= Jorge Americano =

Brazilian judge

Jorge Americano (August 25, 1891 – February 6, 1969) was a Brazilian jurist, politician, writer, and professor who served as a judge of the Permanent Court of Arbitration in The Hague. He is also remembered for his writings on civil procedure and international law.

== Biography ==
Born in São Paulo, he completed his secondary education at the Gymnásio do Estado de São Paulo before enrolling at the Faculty of Law of São Paulo. As a student, he began working as a scrivener and graduated in 1912. In 1915, after a brief stint at the state's Department of Finance, he joined the Public Prosecutor's Office, working in Bebedouro and later Atibaia. In 1921, he moved to Santos, where he established his law office and prepared to apply for a professorship at his alma mater.
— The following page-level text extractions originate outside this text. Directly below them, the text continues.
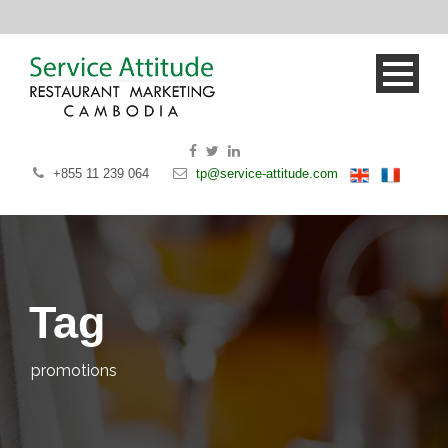
+855 11 239 064
tp@service-attitude.com
Tag
promotions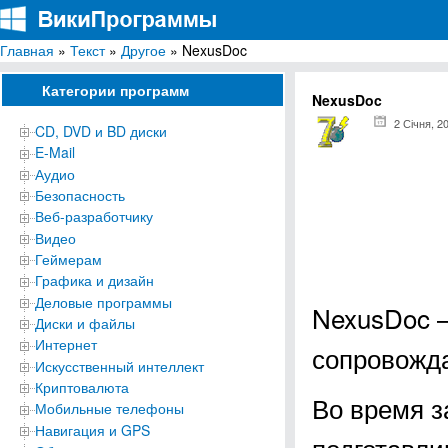
Главная
»
Текст
»
Другое
» NexusDoc
ВикиПрограммы
Энциклопедия бесплатных компьютерных программ для Windows
Категории программ
NexusDoc
2 Січня, 2
CD, DVD и BD диски
E-Mail
Аудио
Безопасность
Веб-разработчику
Видео
Геймерам
Графика и дизайн
Деловые программы
NexusDoc 
Диски и файлы
Интернет
сопровожд
Искусственный интеллект
Криптовалюта
Во время з
Мобильные телефоны
Навигация и GPS
подготавл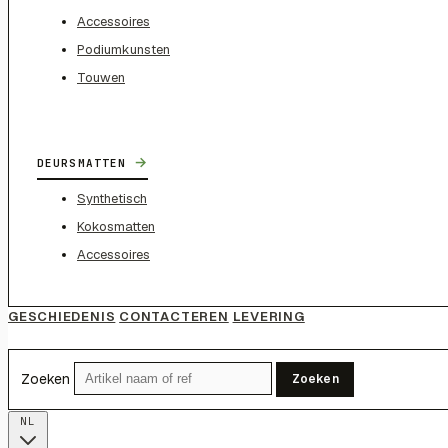
Accessoires
Podiumkunsten
Touwen
→
DEURSMATTEN
Synthetisch
Kokosmatten
Accessoires
GESCHIEDENIS
CONTACTEREN
LEVERING
Zoeken
Zoeken
NL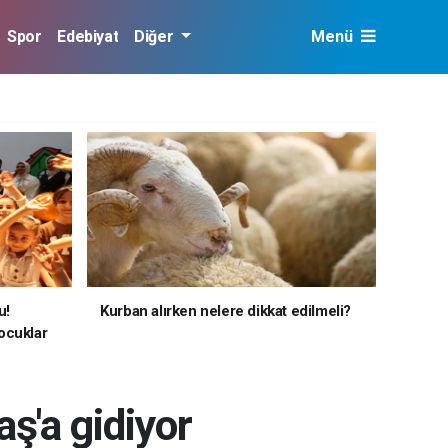
Spor
Edebiyat
Diğer
Menü
u!
Kurban alırken nelere dikkat edilmeli?
ocuklar
ş'a gidiyor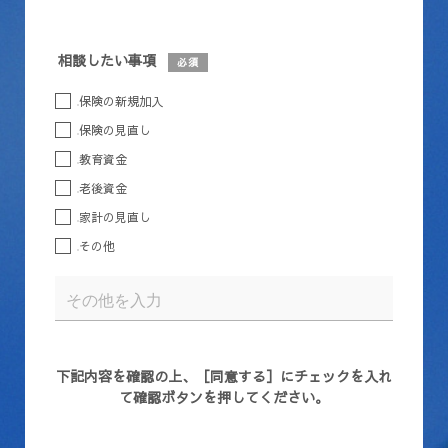
相談したい事項
必須
保険の新規加入
保険の見直し
教育資金
老後資金
家計の見直し
その他
下記内容を確認の上、［同意する］にチェックを入れ
て確認ボタンを押してください。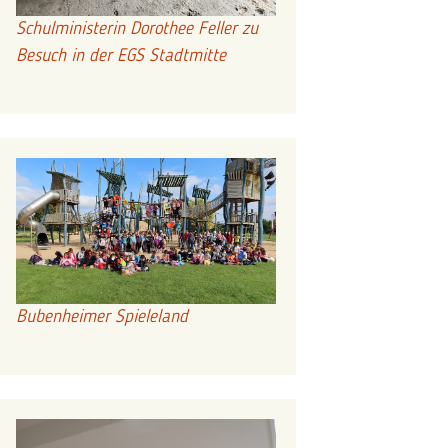
Schulministerin Dorothee Feller zu
Besuch in der EGS Stadtmitte
Bubenheimer Spieleland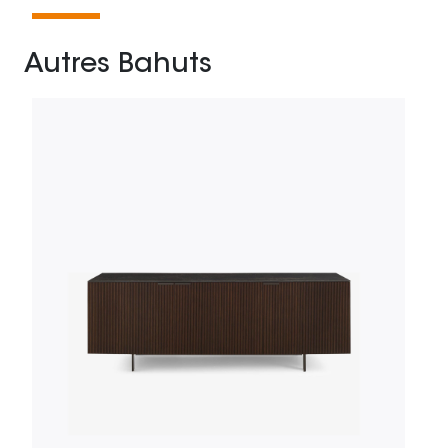
Autres Bahuts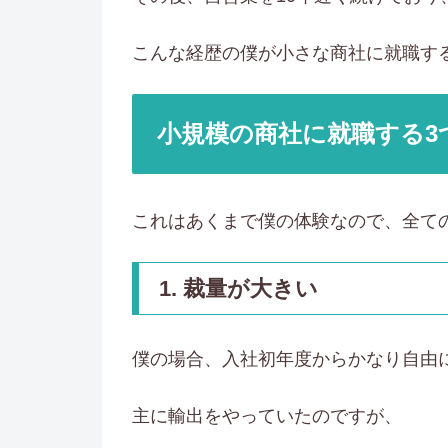
こんな経歴の僕が小さな商社に就職す
小規模の商社に就職する3
これはあくまで僕の体験なので、全て
1. 裁量が大きい
僕の場合、入社初年度からかなり自由
主に輸出をやっていたのですが、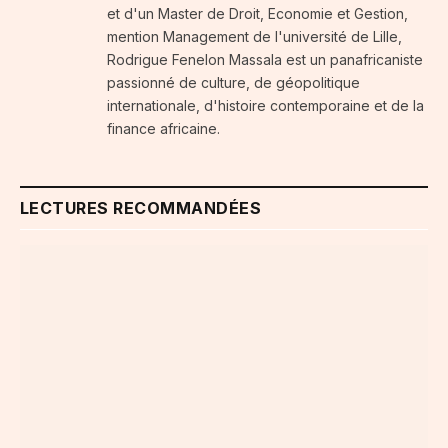
et d'un Master de Droit, Economie et Gestion,
mention Management de l'université de Lille,
Rodrigue Fenelon Massala est un panafricaniste
passionné de culture, de géopolitique
internationale, d'histoire contemporaine et de la
finance africaine.
LECTURES RECOMMANDÉES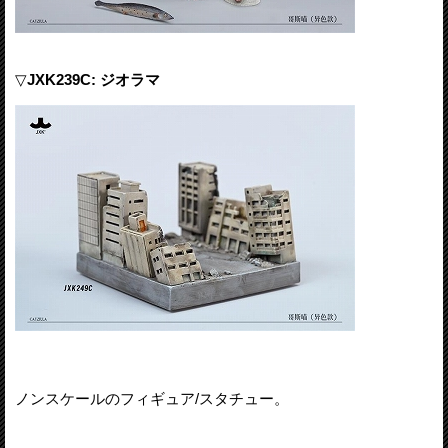
▽
JXK239C: ジオラマ
ノンスケールのフィギュア/スタチュー。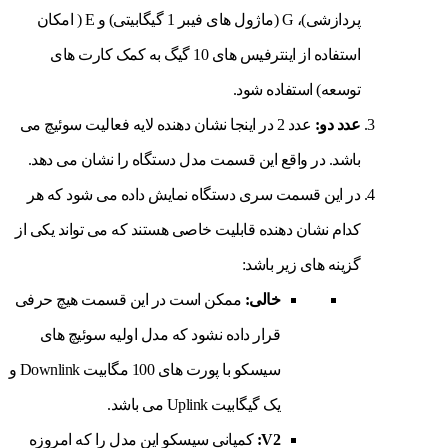
پردازشی)، G (ماژول های فیبر 1 گیگابیتی) و E ( امکان
استفاده از اینترفیس های 10 گیگ به کمک کارت های
توسعه) استفاده شود.
عدد دو:
عدد 2 در اینجا نشان دهنده لایه فعالیت سوئیچ می
باشد. در واقع این قسمت مدل دستگاه را نشان می دهد.
در این قسمت سری دستگاه نمایش داده می شود که هر
کدام نشان دهنده قابلیت خاصی هستند که می تواند یکی از
گزینه های زیر باشد:
خالی:
ممکن است در این قسمت هیچ حرفی
قرار داده نشود که مدل اولیه سوئیچ های
سیسکو با پورت های 100 مگابیت Downlink و
یک گیگابیت Uplink می باشد.
V2:
کمپانی سیسکو این مدل را که امروزه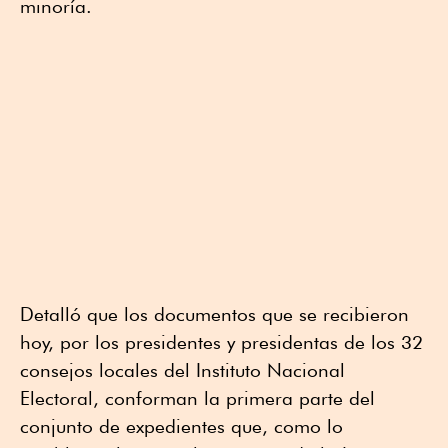
minoría.
Detalló que los documentos que se recibieron
hoy, por los presidentes y presidentas de los 32
consejos locales del Instituto Nacional
Electoral, conforman la primera parte del
conjunto de expedientes que, como lo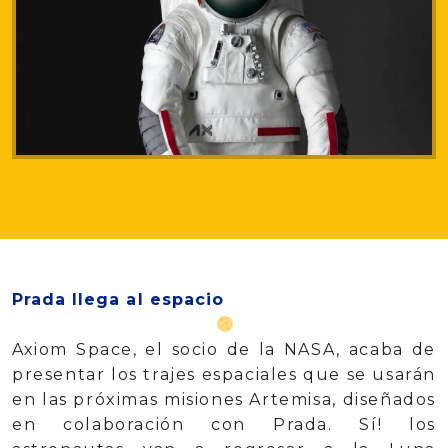
Prada llega al espacio
Axiom Space, el socio de la NASA, acaba de
presentar los trajes espaciales que se usarán
en las próximas misiones Artemisa, diseñados
en colaboración con Prada. Sí! los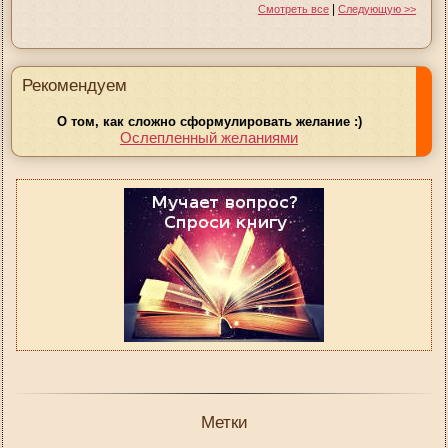
|
Смотреть все
Следующую >>
Рекомендуем
О том, как сложно сформулировать желание :)
Ослепленный желаниями
Метки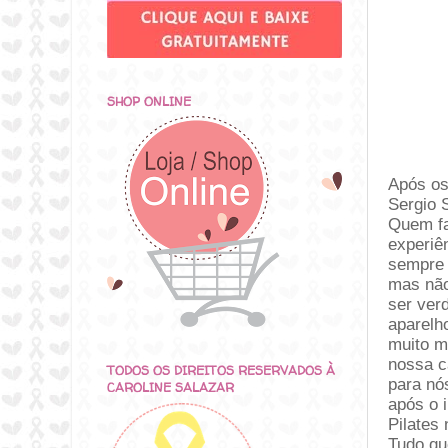
SHOP ONLINE
Após os 
Sergio S
Quem faz
experiên
sempre 
mas não
ser verd
aparelh
muito m
nossa c
TODOS OS DIREITOS RESERVADOS À
para nó
CAROLINE SALAZAR
após o i
Pilates
Tudo qu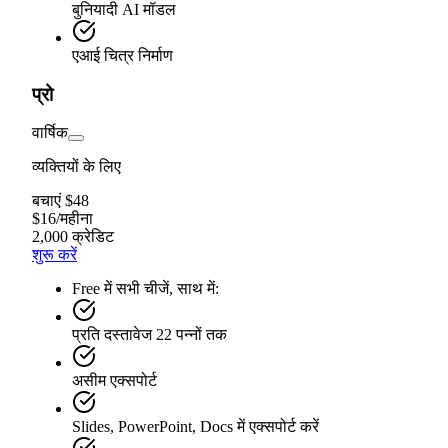
बुनियादी AI मॉडल
एआई चित्र निर्माण
प्रो
वार्षिक
व्यक्तियों के लिए
बचाएं $48
$
16
/
महीना
2,000 क्रेडिट
शुरू करें
Free में सभी चीजें, साथ में:
प्रति दस्तावेज 22 पन्नों तक
असीम एक्सपोर्ट
Slides, PowerPoint, Docs में एक्सपोर्ट करें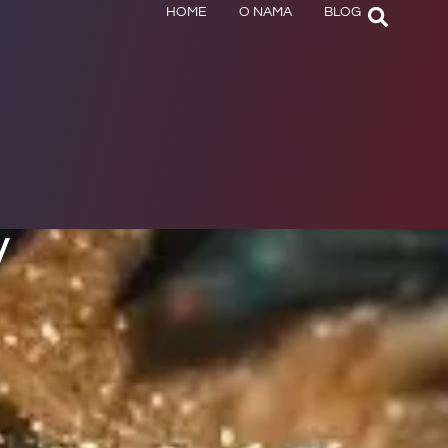
HOME
O NAMA
BLOG
V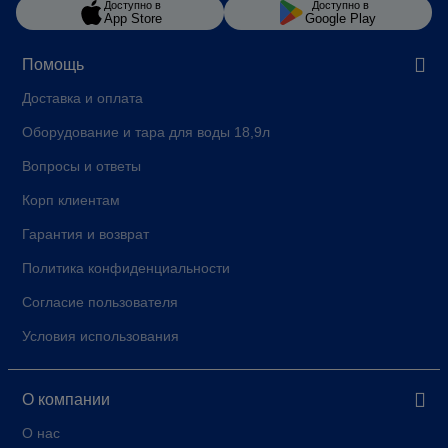
Доступно в
Доступно в
App Store
Google Play
Помощь
Доставка и оплата
Оборудование и тара для воды 18,9л
Вопросы и ответы
Корп клиентам
Гарантия и возврат
Политика конфиденциальности
Согласие пользователя
Условия использования
О компании
О нас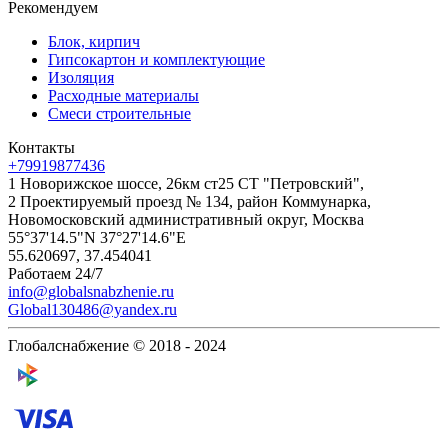
Рекомендуем
Блок, кирпич
Гипсокартон и комплектующие
Изоляция
Расходные материалы
Смеси строительные
Контакты
+79919877436
1 Новорижское шоссе, 26км ст25 СТ "Петровский",
2 Проектируемый проезд № 134, район Коммунарка,
Новомосковский административный округ, Москва
55°37'14.5"N 37°27'14.6"E
55.620697, 37.454041
Работаем 24/7
info@globalsnabzhenie.ru
Global130486@yandex.ru
Глобалснабжение © 2018 - 2024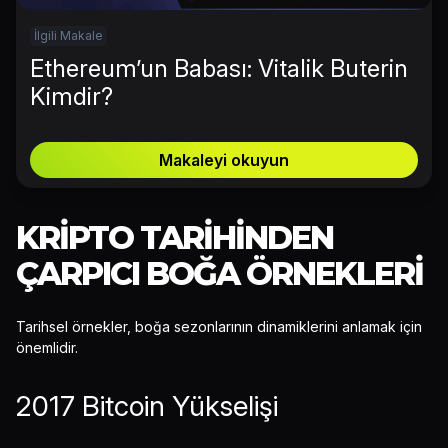
İlgili Makale
Ethereum’un Babası: Vitalik Buterin
Kimdir?
Makaleyi okuyun
KRIPTO TARIHINDEN
ÇARPICI BOĞA ÖRNEKLERI
Tarihsel örnekler, boğa sezonlarının dinamiklerini anlamak için
önemlidir.
2017 Bitcoin Yükselişi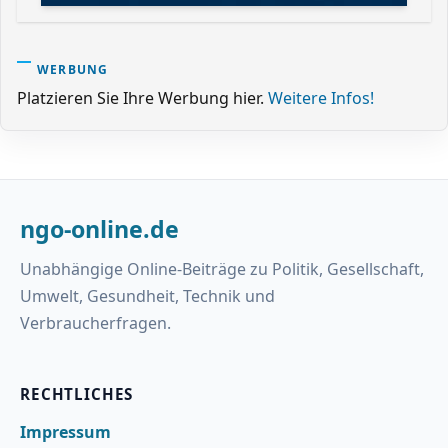
WERBUNG
Platzieren Sie Ihre Werbung hier.
Weitere Infos!
ngo-online.de
Unabhängige Online-Beiträge zu Politik, Gesellschaft,
Umwelt, Gesundheit, Technik und
Verbraucherfragen.
RECHTLICHES
Impressum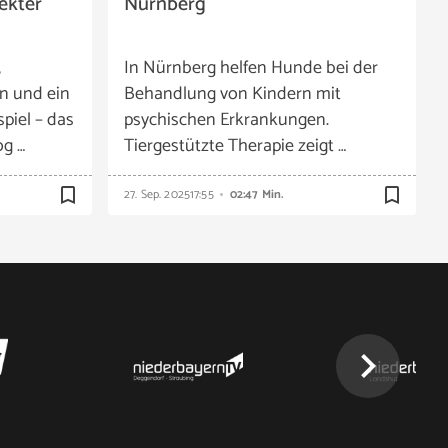
ekter
Nürnberg
,
In Nürnberg helfen Hunde bei der
n und ein
Behandlung von Kindern mit
iel – das
psychischen Erkrankungen.
og …
Tiergestützte Therapie zeigt …
bookmark_border
bookmark_border
27. Sep. 2025
17:55
02:47 Min.
chevron_right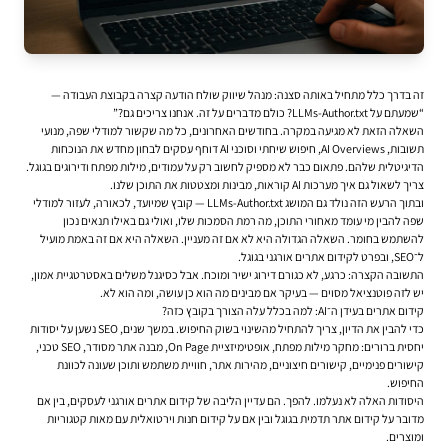
זה בדרך כלל מתחיל באותה סצנה: מנהל שיווק שולח הודעה קצרה בקבוצת העבודה —
“שמעתם על LLMs-Author.txt? כולם מדברים על זה. אנחנו צריכים גם?”
השאלה הזאת לא מגיעה במקרה. בחודשים האחרונים, כל מה שקשור למודלי שפה, מנועי
תשובות, AI Overviews, חיפוש שיחתי וסוכני AI דוחף עסקים לבחון מחדש את הנוכחות
הדיגיטלית שלהם. פתאום כבר לא מספיק לחשוב רק על עמודים, מילות מפתח ודירוגים בגוגל.
צריך לשאול גם איך מערכות AI קוראות, מבינות ומצטטות את התוכן שלנו.
ובתוך הרעש הזה נולד גם המושג LLMs-Author.txt — קובץ שמיועד, לכאורה, לעזור למודלי
שפה להבין מי עומד מאחורי התוכן, מה רמת הסמכות שלו, ואולי גם באילו תנאים נכון
להשתמש בחומר. השאלה הגדולה היא לא אם זה מעניין. השאלה היא אם זה באמת מועיל
ל־SEO, ובפרט ל
קידום אתרים אורגני בגוגל
.
התשובה הקצרה: כרגע, לא כגורם דירוג ישיר ומוכח. אבל כסיגנל משלים באסטרטגיית אמון,
יש לזה פוטנציאל מסוים — בעיקר אם מבינים מה הוא כן עושה, ומה הוא לא.
קידום אתרים בעידן ה־AI: למה בכלל עלה הצורך בקובץ כזה?
כדי להבין את הדיון, צריך להתחיל מהשינוי בשוק החיפוש. במשך שנים, SEO נשען על יסודות
יחסית ברורים: מחקר מילות מפתח, אופטימיזציית On Page, מבנה אתר מסודר, SEO טכני,
קישורים פנימיים, קישורים חיצוניים, מהירות אתר, חוויית משתמש ותוכן שעונה לכוונת
החיפוש.
היסודות האלה לא נעלמו. להפך. הם עדיין הליבה של קידום אתרים אורגני לעסקים, בין אם
מדובר על קידום אתר תדמית בגוגל ובין אם על קידום חנות וירטואלית עם מאות קטגוריות
ומוצרים.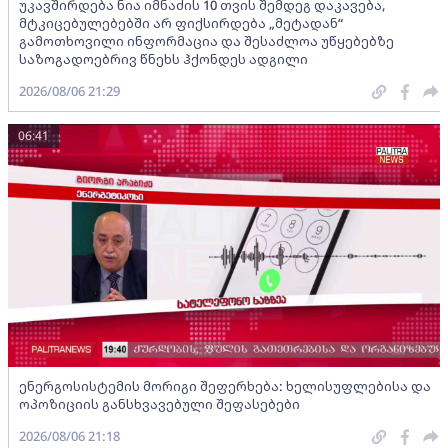
უკავშირდება ნია იმნაძის 10 თვის შემდეგ დაკავება,
მტკიცებულებებში არ ფიქსირდება „მეტადან“
გამოთხოვილი ინფორმაცია და შესაძლოა უწყებებზე
საზოგადოებრივ წნეხს ჰქონდეს ადგილი
2026/08/06 21:29
06:41
ენერგოსისტემის მორიგი შეფერხება: ხელისუფლებისა და
ოპოზიციის განსხვავებული შეფასებები
2026/08/06 21:18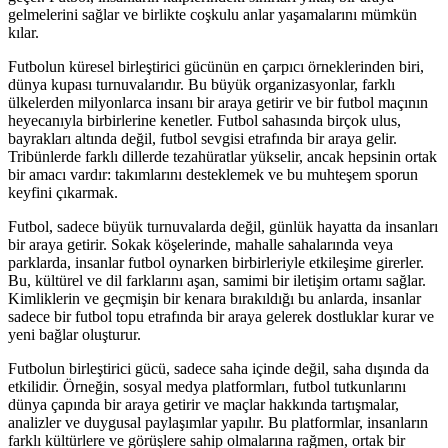
gelmelerini sağlar ve birlikte coşkulu anlar yaşamalarını mümkün
kılar.
Futbolun küresel birleştirici gücünün en çarpıcı örneklerinden biri,
dünya kupası turnuvalarıdır. Bu büyük organizasyonlar, farklı
ülkelerden milyonlarca insanı bir araya getirir ve bir futbol maçının
heyecanıyla birbirlerine kenetler. Futbol sahasında birçok ulus,
bayrakları altında değil, futbol sevgisi etrafında bir araya gelir.
Tribünlerde farklı dillerde tezahüratlar yükselir, ancak hepsinin ortak
bir amacı vardır: takımlarını desteklemek ve bu muhteşem sporun
keyfini çıkarmak.
Futbol, sadece büyük turnuvalarda değil, günlük hayatta da insanları
bir araya getirir. Sokak köşelerinde, mahalle sahalarında veya
parklarda, insanlar futbol oynarken birbirleriyle etkileşime girerler.
Bu, kültürel ve dil farklarını aşan, samimi bir iletişim ortamı sağlar.
Kimliklerin ve geçmişin bir kenara bırakıldığı bu anlarda, insanlar
sadece bir futbol topu etrafında bir araya gelerek dostluklar kurar ve
yeni bağlar oluşturur.
Futbolun birleştirici gücü, sadece saha içinde değil, saha dışında da
etkilidir. Örneğin, sosyal medya platformları, futbol tutkunlarını
dünya çapında bir araya getirir ve maçlar hakkında tartışmalar,
analizler ve duygusal paylaşımlar yapılır. Bu platformlar, insanların
farklı kültürlere ve görüşlere sahip olmalarına rağmen, ortak bir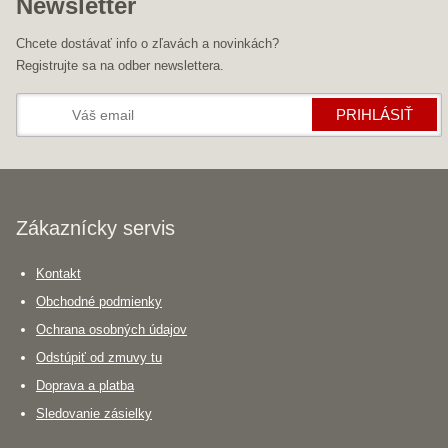
Newsletter
Chcete dostávať info o zľavách a novinkách?
Registrujte sa na odber newslettera.
PRIHLÁSIŤ
Zákaznícky servis
Kontakt
Obchodné podmienky
Ochrana osobných údajov
Odstúpiť od zmuvy tu
Doprava a platba
Sledovanie zásielky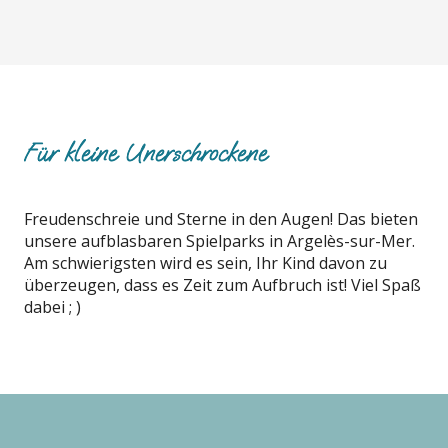
Für kleine Unerschrockene
Freudenschreie und Sterne in den Augen! Das bieten
unsere aufblasbaren Spielparks in Argelès-sur-Mer.
Am schwierigsten wird es sein, Ihr Kind davon zu
überzeugen, dass es Zeit zum Aufbruch ist! Viel Spaß
dabei ; )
In 1926, he obtained his habilitation in civil law with the thesis Dos Direitos que se exteriorizam pela Posse. The following year, he was elected a state deputy for São Paulo running for the Paulista Republican Party. During his tenure, he was part of the commission that organized the state's civil procedure code. In 1928, he was appointed Chief Prosecutor of the state of Rio de Janeiro by Washington Luís, but abandoned the office with the Revolution of 1930.

Settled in São Paulo, he continued his law practice alongside lecturing as a substitute professor at the Faculty of Law and teaching Brazilian literature at the Colégio de São Bento and civil law at the Escola de Comércio Álvares Penteado. After supporting the Constitutionalist Revolution of 1932, he was elected federal deputy and partook in the 1933 Constituent Assembly. The same year, he was appointed full professor at the Arcadas with the thesis Ensaio sobre o Enriquecimento sem causa. During this period, he also worked as a jurisconsult.

In 1941, he was appointed rector of the University of São Paulo, serving until 1946. In 1945, he acted as secretary of education of the state of São Paulo. In 1948, he became the first president of the Sociedade Brasileira para o Progresso da Ciência. He was active in the establishment of the Faculty of Law of Mackenzie Presbyterian University and served as its first director. He authored the cycle of memoirs São Paulo Naquele Tempo (1957), São Paulo Nesse Tempo (1962), and the posthmous São Paulo Neste Tempo, recounting his impressions of the growing metropolis.